TASK:
Include in the output exactly the lines from the opening of the data through the line containing "Table 1. Selected", and nothing more.
BEGIN
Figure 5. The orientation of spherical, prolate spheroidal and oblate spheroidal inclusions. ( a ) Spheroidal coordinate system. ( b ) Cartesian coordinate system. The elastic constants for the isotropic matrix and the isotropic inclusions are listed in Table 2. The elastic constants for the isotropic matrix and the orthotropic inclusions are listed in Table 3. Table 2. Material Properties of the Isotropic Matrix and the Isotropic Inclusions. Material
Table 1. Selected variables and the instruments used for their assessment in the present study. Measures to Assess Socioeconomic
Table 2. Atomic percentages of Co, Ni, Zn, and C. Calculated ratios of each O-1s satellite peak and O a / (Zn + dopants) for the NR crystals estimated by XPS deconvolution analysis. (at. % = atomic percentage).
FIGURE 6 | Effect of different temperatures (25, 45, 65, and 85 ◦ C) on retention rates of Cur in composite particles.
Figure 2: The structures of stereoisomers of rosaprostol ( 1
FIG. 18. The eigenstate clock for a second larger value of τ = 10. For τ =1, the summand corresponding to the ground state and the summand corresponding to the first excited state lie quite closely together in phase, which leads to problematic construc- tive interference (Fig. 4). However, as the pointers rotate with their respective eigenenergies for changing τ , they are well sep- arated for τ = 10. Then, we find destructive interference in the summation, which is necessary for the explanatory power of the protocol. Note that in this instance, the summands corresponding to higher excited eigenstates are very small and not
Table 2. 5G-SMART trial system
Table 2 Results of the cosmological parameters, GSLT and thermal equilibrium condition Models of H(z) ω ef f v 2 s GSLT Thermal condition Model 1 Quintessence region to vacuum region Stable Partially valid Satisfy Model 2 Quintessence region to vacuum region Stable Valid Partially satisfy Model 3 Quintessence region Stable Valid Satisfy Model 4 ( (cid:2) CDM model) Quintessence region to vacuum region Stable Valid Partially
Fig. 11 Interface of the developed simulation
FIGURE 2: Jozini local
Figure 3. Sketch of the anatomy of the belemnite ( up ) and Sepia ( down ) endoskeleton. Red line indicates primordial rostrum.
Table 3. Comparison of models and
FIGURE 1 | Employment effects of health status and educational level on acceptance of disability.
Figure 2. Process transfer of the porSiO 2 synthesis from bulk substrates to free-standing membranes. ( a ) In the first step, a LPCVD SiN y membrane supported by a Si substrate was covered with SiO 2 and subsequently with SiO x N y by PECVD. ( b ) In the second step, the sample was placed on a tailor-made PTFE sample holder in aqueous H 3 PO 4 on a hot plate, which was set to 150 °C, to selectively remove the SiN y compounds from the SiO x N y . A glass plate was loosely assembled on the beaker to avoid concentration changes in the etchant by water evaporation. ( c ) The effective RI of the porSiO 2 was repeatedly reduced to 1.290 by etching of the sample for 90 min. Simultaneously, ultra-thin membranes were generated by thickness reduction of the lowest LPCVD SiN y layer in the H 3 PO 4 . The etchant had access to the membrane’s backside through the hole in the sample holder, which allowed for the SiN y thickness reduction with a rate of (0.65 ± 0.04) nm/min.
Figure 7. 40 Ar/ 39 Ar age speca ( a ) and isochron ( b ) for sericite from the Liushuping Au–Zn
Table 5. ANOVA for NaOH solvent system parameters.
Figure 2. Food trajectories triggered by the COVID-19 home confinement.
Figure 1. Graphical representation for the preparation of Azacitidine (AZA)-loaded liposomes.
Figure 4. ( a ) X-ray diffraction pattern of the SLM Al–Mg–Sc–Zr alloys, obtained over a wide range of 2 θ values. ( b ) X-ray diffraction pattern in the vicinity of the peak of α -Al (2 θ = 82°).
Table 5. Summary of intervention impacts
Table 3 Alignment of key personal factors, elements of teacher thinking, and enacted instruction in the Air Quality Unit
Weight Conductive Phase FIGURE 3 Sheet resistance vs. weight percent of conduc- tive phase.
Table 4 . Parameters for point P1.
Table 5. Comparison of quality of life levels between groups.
END
RESPONSE BOX:
Figure 5. The orientation of spherical, prolate spheroidal and oblate spheroidal inclusions. ( a ) Spheroidal coordinate system. ( b ) Cartesian coordinate system. The elastic constants for the isotropic matrix and the isotropic inclusions are listed in Table 2. The elastic constants for the isotropic matrix and the orthotropic inclusions are listed in Table 3. Table 2. Material Properties of the Isotropic Matrix and the Isotropic Inclusions. Material
Table 1. Selected variables and the instruments used for their assessment in the present study. Measures to Assess Socioeconomic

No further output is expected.